• WORK INSTRUCTIONS:
1. For each statement below, marked (a), (b), and (c), decide whether it agrees with the text on 4K upscaling, and support each yes or no with the deciding words from the text, quoted exactly. (a) In the U.S., Blu-rays are in 1080p format. (b) Most of the content offered by Amazon and Netflix is in 4K. (c) Some cable and satellite companies downscale 1080i to 720p format.
2. Transcribe the passage of the text on 4K upscaling that starts at the words "So you just" and stops after the words "and gaming consoles.".

EXERCISE TEXT START

How To: Upscaling Lower Resolution Video to 4K Updated

Overview of 4K Upscaling

So you just bought an expensive new 4K UHD television set. Your issue is that most live and recorded video distributed today is less than 4K (3840×2160) resolution. Here in the U.S., Blu-rays are 1080p format while DVDs are only 480i/p. TV broadcasters use either 1080i or 720p for HD stations and 480i for SD. Some cable and satellite companies are downscaling 1080i to 720p format. Although some over-the-top video service providers like Amazon and Netflix have select content in 4K, most of their content is in 1920×1080 resolution. Even 4K content isn’t always true 4K: frequently, the video was upsampled during post-production from a lower resolution master. To solve this, UHD TVs include upscalers for lower resolution content originating from cable/satellite settop boxes, Blu-ray and DVD players and gaming consoles.

EXERCISE TEXT END
RECORDED INFORMATION START

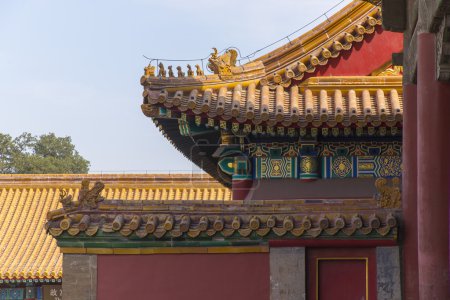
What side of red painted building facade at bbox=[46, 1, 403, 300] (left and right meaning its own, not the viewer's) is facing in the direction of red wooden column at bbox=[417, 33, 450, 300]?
front

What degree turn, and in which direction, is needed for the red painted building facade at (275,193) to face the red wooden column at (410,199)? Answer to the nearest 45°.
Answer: approximately 45° to its left

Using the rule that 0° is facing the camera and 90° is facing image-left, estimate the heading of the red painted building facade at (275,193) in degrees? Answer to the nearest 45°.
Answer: approximately 0°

RECORDED INFORMATION END

• RESPONSES IN ORDER:
1.
(a) Yes: "Here in the U.S., Blu-rays are 1080p format while DVDs are only 480i/p."
(b) No: "most of their content is in 1920×1080 resolution."
(c) Yes: "Some cable and satellite companies are downscaling 1080i to 720p format."

2.
So you just bought an expensive new 4K UHD television set. Your issue is that most live and recorded video distributed today is less than 4K (3840×2160) resolution. Here in the U.S., Blu-rays are 1080p format while DVDs are only 480i/p. TV broadcasters use either 1080i or 720p for HD stations and 480i for SD. Some cable and satellite companies are downscaling 1080i to 720p format. Although some over-the-top video service providers like Amazon and Netflix have select content in 4K, most of their content is in 1920×1080 resolution. Even 4K content isn’t always true 4K: frequently, the video was upsampled during post-production from a lower resolution master. To solve this, UHD TVs include upscalers for lower resolution content originating from cable/satellite settop boxes, Blu-ray and DVD players and gaming consoles.